Does TJ require a specialized court, with all its accoutrements? Or can it be deployed in even the most overburdened and under resourced of traditional courts?
Guest blogger Vicki Lens, JD, Ph.D., Columbia University writes about her recent study…
Over the last few decades, specialized problem solving courts have proliferated, with TJ exemplifying some of these courts’ best practices. But for most people, justice is still dispensed-or-not- through traditional courts. TJ has much to offer these courts, especially traditional Family Courts where claims of child maltreatment are adjudicated, and where the focus is less on the legal, and more on the psychological and the social.
The tenets of TJ, including its emphasis on respectful, supportive courtroom interactions, is a natural fit for a court whose stated mission is to rehabilitate families.
But most traditional Family Courts do not operate on a TJ model. To the contrary, they have been criticized for lacking many of its virtues, including judges insufficiently attuned to the social and psychological complexity of family strife.
Although tasked with fixing some of society’s most intractable problems, Family Courts often subsist on scant resources. In such an environment, is a TJ approach even possible?
The answer to this question is yes, based on a study I conducted in a traditional urban Family Court located in a part of the city where nearly half of the children are living in poverty, and where less than a dozen judges handle more than three thousand cases of child abuse or neglect annually. The study, which relied on ethnographic observations, found that despite these and other obstacles, some judges were able to transform non-therapeutic courtrooms into therapeutic ones.

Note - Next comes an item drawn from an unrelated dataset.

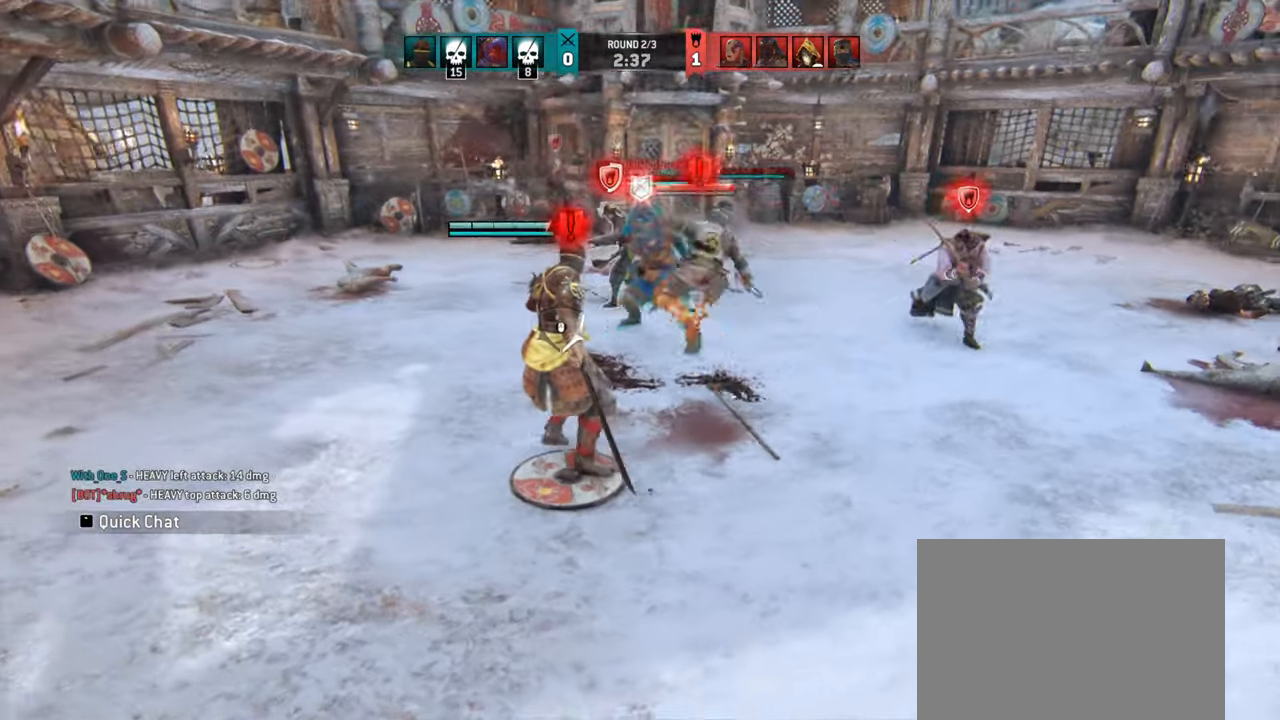
{"keys": ["d"], "mouse": [], "events": [[66, "a", "up"], [300, "d", "down"]]}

Other than perhaps in criminal court, it is hard to find a group of people more vilified than mothers accused of harming their children. Thus I was not surprised to witness episodes of shaming and stigma, and to see parents huddled passively in their chairs, not even bothering to shed their heavy coats, while a bevy of professionals buzzed around them, talking for, about and over them.
I was surprised, though, how quickly the more therapeutic judges created an inclusive and respectful environment, and how little time and effort it took.
Despite the same obstacles faced by many of their colleagues, including too many cases and too little time and resources, these judges radiated compassion, benevolence, and respect.
They did this in ways large and small. Seemingly minor adjustments in courtroom rituals and routines had large social payoffs.
Parents who are often addressed generically as “Ma’am” or referred to as “the mother” or the “father” were addressed by their formal name, a sign of respect afforded to the other actors in the room.
The swearing-in ritual, which can be unnerving to ordinary people, was accompanied by more welcoming social gestures.
In contrast to less therapeutic court rooms, parents were asked their preference for a return date, thus signaling that their time and preferences were valued.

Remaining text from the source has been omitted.